The conferences grow, the game shrinks.
There’s some monumental stuff on the horizon in college athletics. So before Nebraska tips the dominoes this week, I’d like to thank the NCAA and friends for again reminding us what the entire deal is about: avarice. Thank you for diluting rivalries; for eschewing the academic and athletic significance of geography; for eradicating tradition in the Almighty Dollar’s name.
You guys are the best.
Evolution and expansion have long been markers of advancement and regression in the amateur ranks. The Big Eight and Southwest Conference begat the Big XII, and the result has been good. The Big East and Conference USA begat the Big Monstrosity — The BEast — and the result has been bad. Taken chronologically, those instances were of organizations inching toward some euphoric realization of power.
Bowl games. March Madness. Exposure.
And the Big T1en drove the football with a dedicated television network — a brilliant marketing ploy that expanded the league’s influence and reach. (Seriously, you can find the damn thing in New Brunswick. Yeah, that Canada.) Though other conferences haven’t mimicked such media, there’s the SEC on ESPN, or on CBS, depending upon the sport; ACC Wednesday; Pac-10 hoops on Fox Sports affiliates across the nation; hell, even the Horizon League has an internet station.
This background doesn’t connote a + or a – but a huge freaking neutron; the biggest particle of a particularly hyperactive collegiate atom. The conglomeration of universities, the commercial outreach, the corporate deals — all things the top dogs do to become their trade’s equivalent of the Big Swinging Dick. Snowballing is but the next logical step. Any number of schools wait on the hillside whilst the Big T1en and Pac-10 roll with no regard for human life.
And the basketball village sits below.
There’s the once-charming schoolhouse already riddled by growing sizes of scandal — the players have become better, the successes have paid more, the checks have been cut higher, and the accusations have grown louder. Make what you will of one-and-done; it doesn’t promote academic achievement. To DeMarcus Cousins’s credit, a basketball court isn’t a classroom and Coach Cal isn’t teaching Voltaire. But their program, the gravitational center of the student-athlete’s universe, produced some subterranean GPAs, and 2010 Tourney participants like Baylor, Maryland, New Mexico and West Virginia — all among the top 16 overall seeds — revealed graduation rates that lag below 50 percent.
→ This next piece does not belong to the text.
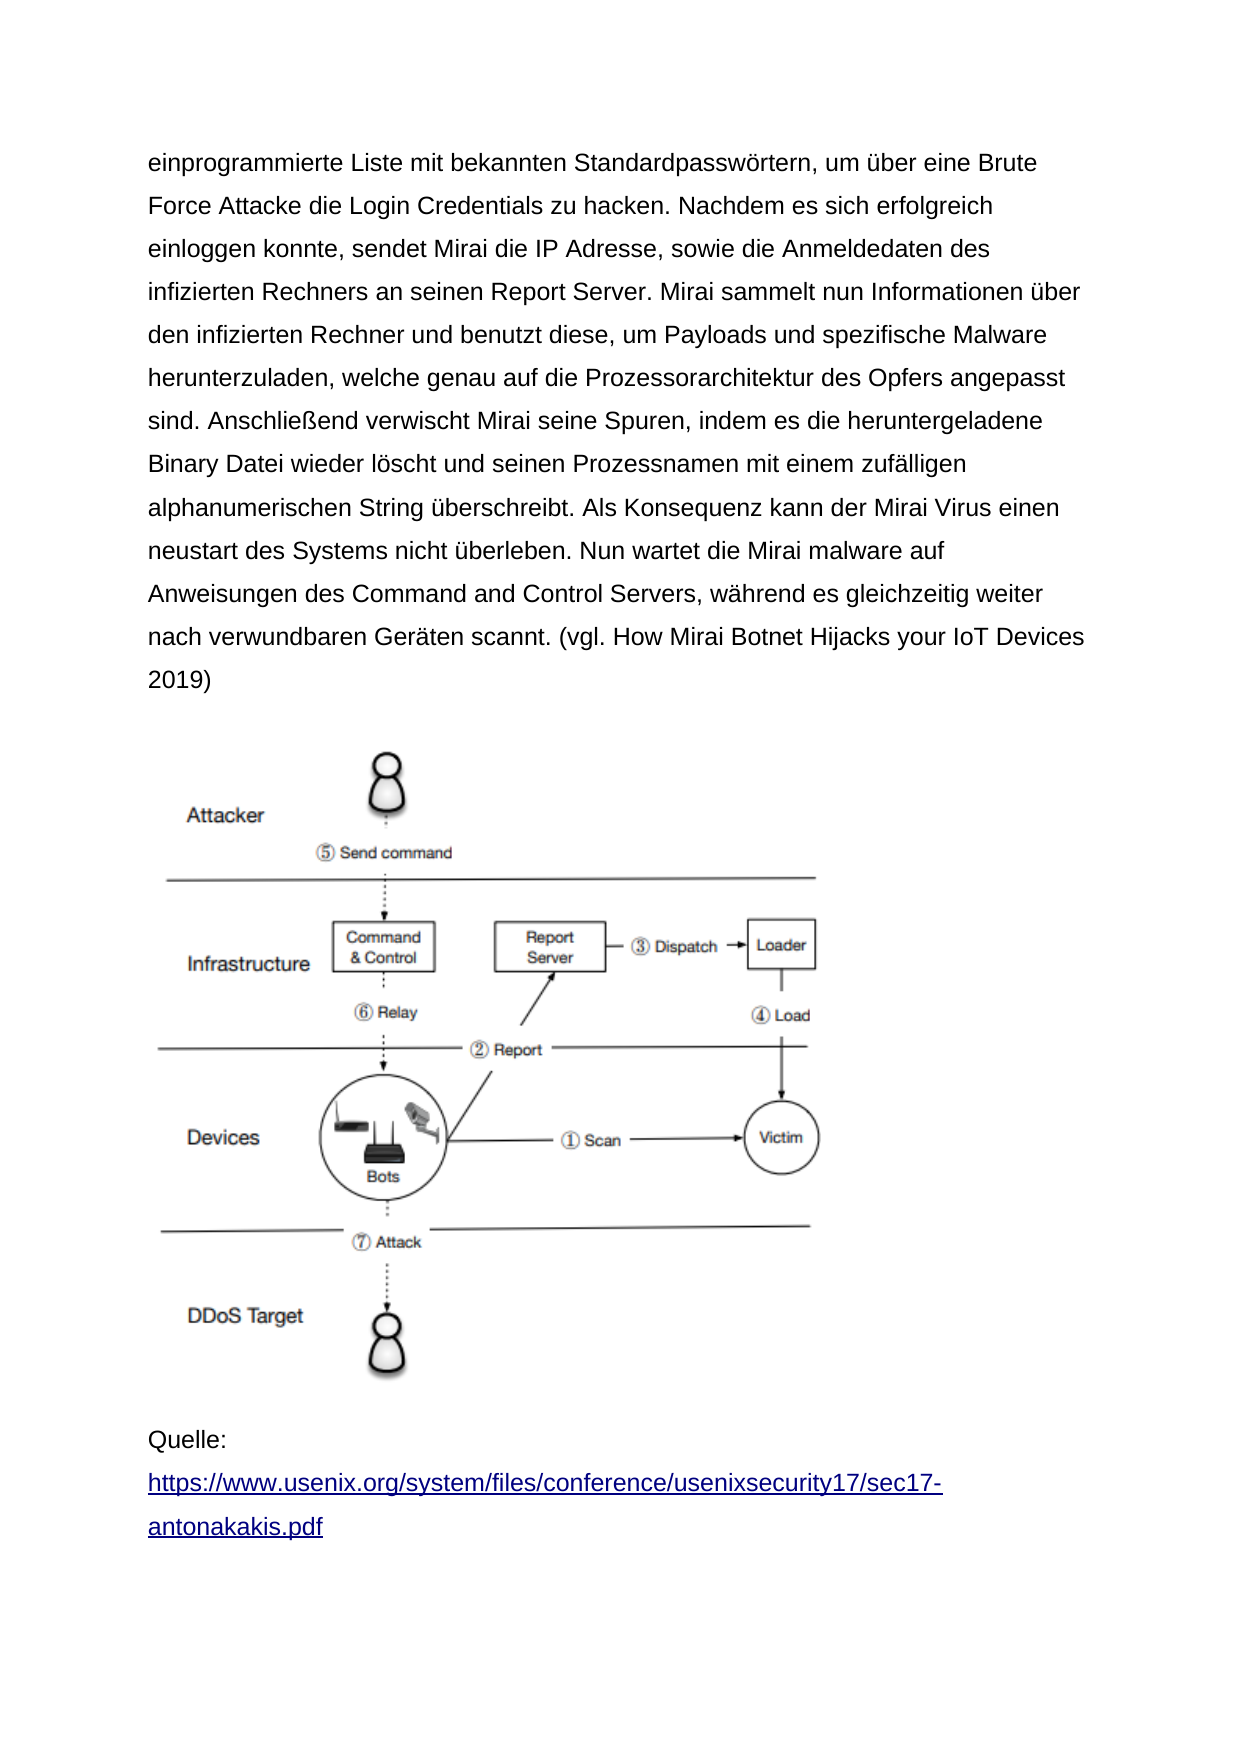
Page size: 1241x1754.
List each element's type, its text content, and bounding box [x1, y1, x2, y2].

text Quelle: https://www.usenix.org/system/files/conference/usenixsecurity17/sec17-antonakakis.pdf [148, 1425, 1093, 1540]
text einprogrammierte Liste mit bekannten Standardpasswörtern, um über eine Brute Force Attacke die Login Credentials zu hacken. Nachdem es sich erfolgreich einloggen konnte, sendet Mirai die IP Adresse, sowie die Anmeldedaten des infizierten Rechners an seinen Report Server. Mirai sammelt nun Informationen über den infizierten Rechner und benutzt diese, um Payloads und spezifische Malware herunterzuladen, welche genau auf die Prozessorarchitektur des Opfers angepasst sind. Anschließend verwischt Mirai seine Spuren, indem es die heruntergeladene Binary Datei wieder löscht und seinen Prozessnamen mit einem zufälligen alphanumerischen String überschreibt. Als Konsequenz kann der Mirai Virus einen neustart des Systems nicht überleben. Nun wartet die Mirai malware auf Anweisungen des Command and Control Servers, während es gleichzeitig weiter nach verwundbaren Geräten scannt. (vgl. How Mirai Botnet Hijacks your IoT Devices 2019) [148, 148, 1093, 694]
So is it really all that wise to risk perpetuating the educational stereotype that NCAA hoops cares little for grades by stretching weekday travel schedules? That’s what happens if, say, Texas and Oregon all of the sudden find themselves battling [for sixth place in the conference].
Let’s not forget the house that tradition built, either. Indeed, we’ve seen the havoc wreaked upon baseball by its metaphorical Luddites, but opposition to league mega-expansion isn’t stubbornness for stubbornness’s sake. The tectonic shift to come won’t dissolute our most precious yearly tussles, but what happens to Syracuse versus Georgetown if the Big East is a dodo bird by month’s end? I mean, are the Hoyas going to start an intracity series with the Wiz?
This cash-grab shows a blatant disregard for the sport itself. And though Pitt-Ohio State may yet become a Big … 16 or whatever fixture, the hot dog process of encasing money-loaded, top-25 caliber schools in mass flustercucks forces the average fan to swallow unnatural rivalries and witness a selection Sunday that features the ACC, Big 16, Pac-16 and SEC — regionals.
Maybe the looming changes won’t prompt Armageddon. Maybe this is simply a monumental reshuffling and not the annihilation of a system that would comparatively feature an exospheric level of parity. That conclusion will take years to write; though bottom lines will improve immediately, will the game’s betterment be commensurate?
Whatever the ends, the means never sought to augment the sport’s quality, but to fatten the pocketbooks of the ones who jerk the strings. Does intent matter if the dawn of the Sprawling Conference Era creates a better experience for both the consumer and the supplier?
Actually, it does.
The large, powdered wigs keep trying to place college athletics on a supermarket shelf. So to an extent, the good guys have lost a small measure already.